Versehentliche Anpassung

Was bedeutet das für die Hefezelle? Wenn Sup35 seine Konformation ändert und Aggregate bildet, übersieht es schon mal Stoppcodons und ignoriert Frameshifts. Daraus resultieren Eigenschaften wie Resistenz gegen Antibiotika und andere Zellgifte, Veränderungen in der Zelladhäsion sowie die Nutzung anderer Nährstoffe. Indem sie auf Veränderungen der Umwelt reagieren, bieten Prionen Hefezellen also die Möglichkeit, sich rasch an neue Situationen anzupassen. Der Konformationszustand der Prionen ist abhängig von der Umgebung. Umweltstress stachelt die Prionbildung regelrecht an (PLoS Biol 2008, 6:e294). Das Lindquist-Team testete 690 wilde Hefestämme, von denen 255 Stämme vermutlich Prionen enthielten. Jedenfalls veränderten diese Stämme deutlich ihren Phänotyp, wenn die Forscher Hsp104 inhibierten. Zur Erinnerung: Hsp104 sorgt dafür, dass der Prionenphänotyp vererbt wird. Fehlt es, sind die Nachkommen vom Prionenphänotyp „kuriert“ (Nature 2012, 482:363-8). Die Forscher verglichen die Phänotypen der wilden [PSI+]-Stämme mit ihren Abkömmlingen ohne Prionen. Es zeigte sich auch, dass Zellen unter Stress (hohe Salzkonzentration, hohe Temperatur, oxidativer Stress durch H2O2 und ER-Stress durch DTT) verstärkt zwischen den verschiedenen PSI-Zuständen hin- und herschalten können. Schalteten die Forscher in den [PSI+]-Stämmen das für den Prionenstatus nötige Gen Hsp104 aus, veränderte sich der Phänotyp der Stämme. Die Prionen verhalfen ihren Wirten zu besonderen Eigenschaften. Sie konnten beispielsweise in saurem Milieu, auf neuen Kohlehydratquellen und sogar in Anwesenheit mutagener Substanzen wachsen.
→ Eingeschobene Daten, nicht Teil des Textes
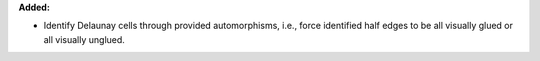 **Added:**

* Identify Delaunay cells through provided automorphisms, i.e., force
  identified half edges to be all visually glued or all visually unglued.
Eric Kandel, Nobelpreisträger, entdeckte eine ganz andere positive Seite der Prionen: sie helfen möglicherweise auch dem Langzeitgedächtnis auf die Sprünge. In sensorischen Neuronen des amerikanischen Seehasen (Aplysia) jedenfalls kann der Translationsregulator CPEB, der bei Veränderungen an Synapsen eine Rolle spielt, was wiederum für das Langzeitgedächtnis nötig ist, Prionen-ähnliche Multimere bilden. In transgenen Hefezellen verändert CPEB den Phänotyp. Die neuen Eigenschaften sind stabil und vererben sich unabhängig von Mendels Regeln (PNAS 2011, 108:2999-3004). Beim Seehasen wird die Umlagerung in die Prionen-Form durch Ausschüttung von Serotonin verstärkt (Cell 2010, 140:421-35).

Prionen haben Licht- und Schattenseiten – wie der alte Janus – und es zeigt einmal mehr, wie hartnäckig man mitunter sein muss, bis ungewöhnliche Forschungsergebnisse in der Fachwelt akzeptiert werden.